If we had a queue of users demanding "where is the async_drain" I would put more effort into
thinking it through and coming up with a solution that does not lead to hidden problems. Without
that demand, to me, this is a back-burner project and my plate is filled with quite a few higher priority
items that need to be addressed.
Users don't always know what they need. Let's make this API happen, before seeing more creative solutions to the drain a callout asynchronously issue, which doesn't involve a kernel callout_drain_async() function.
sys/kern/kern_timeout.c | ||
---|---|---|
1191 | Trying to catch up with @rrs comments and learn more about non-MPSAFE callouts. Open question to @hps: Why "the final callback should not be called locked" here? If the final callout is indeed going to free the callout structure, it does not have to free the lock used to protect this callout. They can have different lifetime. For example, if the TCP timer callouts were non-MPSAFE (yeah), you would use the inp_lock as callout lock and when the final callout tcp_timer_discard() is called only the callout structure is freed but not the inp_lock that can be safely unlocked. Of course if you use a non-MPSAFE callout and destroy both callout structure and the lock in callout in the callout_drain_async() discard function, it will crash when trying to unlock it. But it seems to be more callout user/documentation issue to me. My 2 cents. |
Hi @jch,
Trying to catch up with @rrs comments and learn more about non-MPSAFE callouts.
Open question to @hps: Why "the final callback should not be called locked" here? If the final callout is indeed going to free the callout structure, it does not have to free the lock used to protect this callout. They can have different lifetime.
That is right, though I think it is not common to use a lock to protect a destructur. In the callout subsystem locks are mostly used to ensure an atomic stop of a callout. Because the destructor should not be cancelled, it can be called unlocked.
For example, if the TCP timer callouts were non-MPSAFE (yeah), you would use the inp_lock as callout lock and when the final callout tcp_timer_discard() is called only the callout structure is freed but not the inp_lock that can be safely unlocked.
When is the "inp_lock" destroyed?
Of course if you use a non-MPSAFE callout and destroy both callout structure and the lock in callout in the callout_drain_async() discard function, it will crash when trying to unlock it. But it seems to be more callout user/documentation issue to me.
Possibly one mutex covering multiple callouts will be fine too with regard to SMP, but the problem is then we don't know which callouts to drain before freeing this common mutex, because the callouts are already freed? How could you solve that? pause("W", 1)?

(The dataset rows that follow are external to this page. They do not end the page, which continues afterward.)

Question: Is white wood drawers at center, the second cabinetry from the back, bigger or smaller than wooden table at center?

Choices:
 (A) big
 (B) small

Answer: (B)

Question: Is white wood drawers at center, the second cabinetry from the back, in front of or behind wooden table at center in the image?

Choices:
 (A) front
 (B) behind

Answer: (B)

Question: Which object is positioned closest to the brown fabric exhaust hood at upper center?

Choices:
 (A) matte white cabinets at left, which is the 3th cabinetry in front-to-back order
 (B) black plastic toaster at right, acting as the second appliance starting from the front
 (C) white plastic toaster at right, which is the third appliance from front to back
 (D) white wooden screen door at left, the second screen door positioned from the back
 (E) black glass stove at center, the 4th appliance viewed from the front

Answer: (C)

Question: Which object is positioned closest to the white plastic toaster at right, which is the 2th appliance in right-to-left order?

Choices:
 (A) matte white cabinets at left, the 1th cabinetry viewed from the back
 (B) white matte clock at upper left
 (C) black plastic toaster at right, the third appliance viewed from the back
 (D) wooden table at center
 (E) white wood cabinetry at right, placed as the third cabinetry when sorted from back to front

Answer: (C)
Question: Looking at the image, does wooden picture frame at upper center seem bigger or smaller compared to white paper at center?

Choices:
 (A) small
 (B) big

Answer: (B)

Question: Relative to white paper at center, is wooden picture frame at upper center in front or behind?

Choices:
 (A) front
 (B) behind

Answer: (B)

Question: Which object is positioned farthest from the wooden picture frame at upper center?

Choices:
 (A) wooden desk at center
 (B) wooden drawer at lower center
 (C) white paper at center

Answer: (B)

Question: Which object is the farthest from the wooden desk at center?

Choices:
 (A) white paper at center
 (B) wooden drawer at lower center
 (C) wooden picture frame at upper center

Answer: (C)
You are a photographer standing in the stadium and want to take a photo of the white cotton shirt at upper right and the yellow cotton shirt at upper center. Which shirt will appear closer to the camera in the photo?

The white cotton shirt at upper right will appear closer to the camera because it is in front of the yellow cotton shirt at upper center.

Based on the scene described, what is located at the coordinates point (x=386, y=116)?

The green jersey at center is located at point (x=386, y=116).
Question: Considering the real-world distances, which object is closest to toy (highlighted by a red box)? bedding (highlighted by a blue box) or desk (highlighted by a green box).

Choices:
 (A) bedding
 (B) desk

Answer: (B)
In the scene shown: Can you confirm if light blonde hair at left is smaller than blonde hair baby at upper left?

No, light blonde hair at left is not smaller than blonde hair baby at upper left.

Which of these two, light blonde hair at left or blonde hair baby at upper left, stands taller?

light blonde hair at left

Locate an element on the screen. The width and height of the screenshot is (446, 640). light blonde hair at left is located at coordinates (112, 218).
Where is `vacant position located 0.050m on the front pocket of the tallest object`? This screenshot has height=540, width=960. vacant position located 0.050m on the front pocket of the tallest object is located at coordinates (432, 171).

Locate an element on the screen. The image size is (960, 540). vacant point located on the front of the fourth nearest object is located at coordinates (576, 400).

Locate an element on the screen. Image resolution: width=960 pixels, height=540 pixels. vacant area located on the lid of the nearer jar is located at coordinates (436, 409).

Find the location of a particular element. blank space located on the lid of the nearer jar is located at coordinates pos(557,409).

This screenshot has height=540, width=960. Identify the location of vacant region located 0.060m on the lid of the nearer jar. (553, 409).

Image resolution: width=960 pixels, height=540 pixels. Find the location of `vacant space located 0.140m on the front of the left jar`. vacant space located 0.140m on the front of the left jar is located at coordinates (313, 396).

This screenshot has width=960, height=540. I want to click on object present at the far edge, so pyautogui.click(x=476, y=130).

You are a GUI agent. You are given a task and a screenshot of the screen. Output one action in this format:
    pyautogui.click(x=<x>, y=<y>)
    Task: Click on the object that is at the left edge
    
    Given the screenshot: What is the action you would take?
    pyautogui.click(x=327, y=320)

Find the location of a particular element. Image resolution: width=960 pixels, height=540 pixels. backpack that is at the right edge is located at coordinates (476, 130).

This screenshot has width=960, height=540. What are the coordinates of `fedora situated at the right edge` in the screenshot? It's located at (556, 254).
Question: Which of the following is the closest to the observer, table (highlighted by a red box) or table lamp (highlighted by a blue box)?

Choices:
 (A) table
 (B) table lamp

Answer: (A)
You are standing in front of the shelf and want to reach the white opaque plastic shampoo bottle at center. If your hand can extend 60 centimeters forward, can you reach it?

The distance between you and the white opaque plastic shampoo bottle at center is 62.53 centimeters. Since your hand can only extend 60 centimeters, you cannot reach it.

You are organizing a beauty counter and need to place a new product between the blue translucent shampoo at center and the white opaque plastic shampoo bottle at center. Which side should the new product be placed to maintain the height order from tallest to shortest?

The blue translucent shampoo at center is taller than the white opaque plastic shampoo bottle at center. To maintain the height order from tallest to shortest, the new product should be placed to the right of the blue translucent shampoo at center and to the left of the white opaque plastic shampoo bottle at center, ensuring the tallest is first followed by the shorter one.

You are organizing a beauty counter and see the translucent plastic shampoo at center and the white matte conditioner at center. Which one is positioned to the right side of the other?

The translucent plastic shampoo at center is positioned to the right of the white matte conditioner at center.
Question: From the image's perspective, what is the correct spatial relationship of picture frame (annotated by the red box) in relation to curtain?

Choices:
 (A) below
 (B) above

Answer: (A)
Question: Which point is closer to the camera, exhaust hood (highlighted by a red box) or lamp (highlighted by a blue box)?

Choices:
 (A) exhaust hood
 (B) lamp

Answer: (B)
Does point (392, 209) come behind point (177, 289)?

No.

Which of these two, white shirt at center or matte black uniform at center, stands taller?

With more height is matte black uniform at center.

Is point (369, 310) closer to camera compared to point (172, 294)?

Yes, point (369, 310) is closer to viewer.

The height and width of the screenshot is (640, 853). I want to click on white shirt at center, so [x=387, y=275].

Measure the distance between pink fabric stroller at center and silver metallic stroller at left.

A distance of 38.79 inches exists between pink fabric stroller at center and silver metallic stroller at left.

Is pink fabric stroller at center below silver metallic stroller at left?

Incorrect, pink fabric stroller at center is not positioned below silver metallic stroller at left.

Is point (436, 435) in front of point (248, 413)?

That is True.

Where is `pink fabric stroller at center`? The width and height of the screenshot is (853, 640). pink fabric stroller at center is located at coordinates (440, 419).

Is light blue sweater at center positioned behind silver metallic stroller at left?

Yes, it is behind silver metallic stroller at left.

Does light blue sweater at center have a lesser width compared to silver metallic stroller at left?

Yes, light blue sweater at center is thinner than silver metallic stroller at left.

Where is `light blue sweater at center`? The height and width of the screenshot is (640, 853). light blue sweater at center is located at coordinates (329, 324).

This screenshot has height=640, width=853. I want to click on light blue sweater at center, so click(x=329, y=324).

Then I think it would be better to allow a mutex being associated with a callout to be destructed inside the destructor.
The right way to do this is so that
callout_stop_async_drain(struct callout *, drain_function)
is made.
It calls into
__callout_stop(co, 0, drain)
When we hit the return 0 in the safe == 0 case, because our callout
is running, we save drain in the callout's structure (where exec is at) and
return 0.
The guy getting the return will know that nothing was stopped, but his function will
be called at the end.
The callout system then after re-acquiring its lock when running the callout.. then calls
the callout-drain function saved..
There will be some thoughts needed on the locking of that call.. probably best to redrop the callout system
lock and call it again.. but that should be ok.
I will be more than glad to do this at the vendor summit today.. if thats ok with you Hans..
I will be more than glad to do this at the vendor summit today.. if thats ok with you Hans..
Yes, it is OK with me if you implement it like that. That's similar to what I've already done in projects/hps_head.